# BRANO:
La Gran Bretagna fino alla seconda metà del XX secolo non si caratterizzò come meta di un'immigrazione numericamente importante e organizzata in flussi. Fino al secondo dopoguerra si hanno movimenti migratori che giunsero da ogni parte d'Europa con andamento sporadico e numeri contenuti. La Gran Bretagna, infatti, non aveva la necessità di incentivare l'arrivo di lavoratori da altri paesi. Durante il periodo dello schiavismo il fabbisogno di manodopera veniva coperto dagli schiavi africani, in seguito l'economia britannica poté fare affidamento sugli irlandesi che dalla metà del XIX secolo, a causa delle crisi agricole, furono costretti a lasciare in maniera massiccia le loro terre. Tutti coloro che non potevano permettersi il viaggio fino agli Stati Uniti si fermarono in Inghilterra e in Galles.
L'immigrazione degli italiani in Gran Bretagna si inserisce in questo contesto generale. Fino al Settecento si verificarono solo trasferimenti di singole personalità per ragioni di affari o per scelte culturali (banchieri, musicisti, architetti, pittori e altri artisti). Nel XIX secolo anche la Gran Bretagna cominciò ad essere presa in considerazione come meta per l'emigrazione. Da un lato da artigiani che esprimevano uno specifico sapere locale (carpentieri e fabbricanti di strumenti di precisione da Como, figurinai della provincia di Lucca) dall'altro dagli emigranti poveri, coloro che non portavano alcuna professionalità e vivevano di espedienti: girovaghi, musicisti di strada, saltimbanchi, venditori ambulanti. La vicenda dell'emigrazione italiana in Inghilterra, in modo particolare per quel che riguarda Londra, fu tristemente caratterizzata dall'immigrazione minorile. Questa si configurava come una vera e propria tratta di bambini gestita da italiani che reclutavano ragazzini nei villaggi di provenienza per sfruttarli poi come mendicanti, suonatori d'organetto e spazzacamini. Nel censimento del 1901 si contarono duemila di questi suonatori girovaghi che vivevano ai margini della società in condizioni estremamente precarie.
All'inizio del Novecento si verificò un aumento dell'immigrazione dall'Italia e una differenziazione delle professioni. Molti si impiegano nell'ambito della ristorazione (quello che resterà il loro settore di punta anche in seguito) importando tipologie professionali ed alimentari inedite, ad esempio i pastifici e le gelaterie.

# ELENCO DEI COMPITI:
1) Secondo il brano sull'emigrazione italiana in Gran Bretagna, quanti suonatori girovaghi furono contati nel censimento del 1901?
2) Riprendi il brano sull'emigrazione italiana in Gran Bretagna e proseguilo a partire dalla sua ultima frase.
Il materiale riportato di seguito non fa parte del brano.

# INFORMAZIONI FORNITE:
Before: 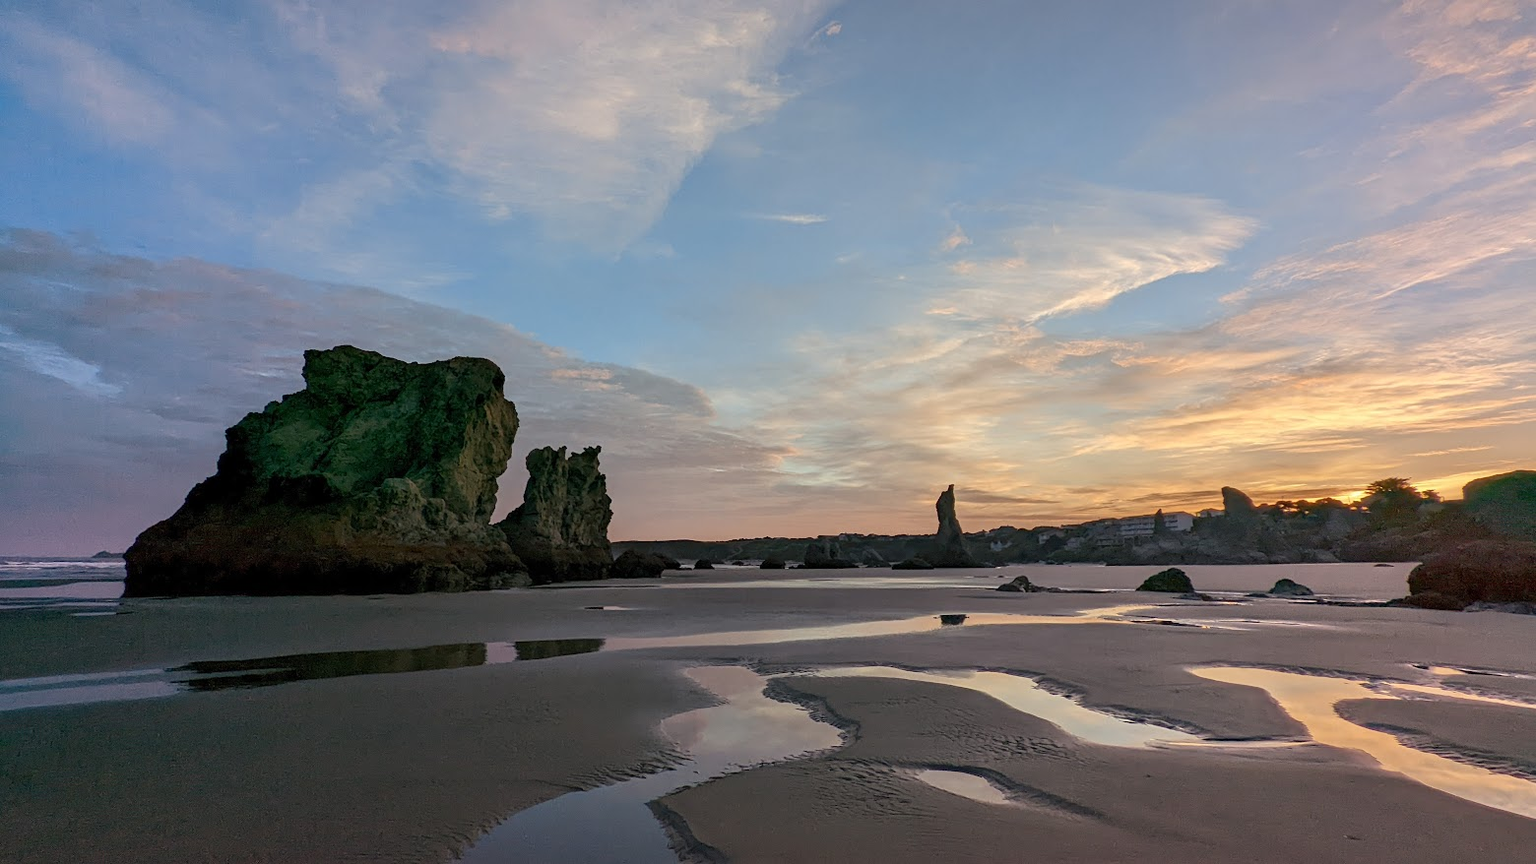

# RISPOSTE SCRITTE:
1) Nel censimento del 1901 se ne contarono duemila.

2)
Per quel che riguarda la vicenda dei trentini bisogna precisare che fino al 1918 il Trentino faceva parte dell'Impero austro-ungarico e quindi i dati relativi a questa regione non sono compresi nelle statistiche italiane. La storia dei trentini in Gran Bretagna cominciò all'inizio dell'Ottocento quando tutta l'Europa venne attraversata dai venditori ambulanti (perteganti) che provenivano per la maggior parte dal Tesino. Dopo essersi spinti in ogni angolo dell'Europa continentale giunsero anche in Inghilterra. Una tipologia particolare fu quella degli arrotini che provenivano in prevalenza dalla Val Rendena e in misura minore dal Bleggio e dal Tesino. Inizialmente si trattò di una migrazione temporanea che poi si fece stanziale. Gli arrotini che si trasferirono in Gran Bretagna videro una graduale modernizzazione del loro lavoro, la mola a pedale veniva sostituita da quella meccanica, prima trainata da un cavallo e poi dall'automobile. Tra il 1870 e il 1915 l'Inghilterra fu la meta preferita per questo gruppo di lavoratori. Inizialmente furono solo a Londra ma in breve tempo si diffusero anche in altri importanti centri urbani dal sud fino alla Scozia e perfino in Irlanda. Dopo qualche generazione i moléta trentini e i loro discendenti furono in grado di abbandonare il lavoro ambulante e di aprire delle botteghe artigiane che si trasformarono in rinomate coltellerie.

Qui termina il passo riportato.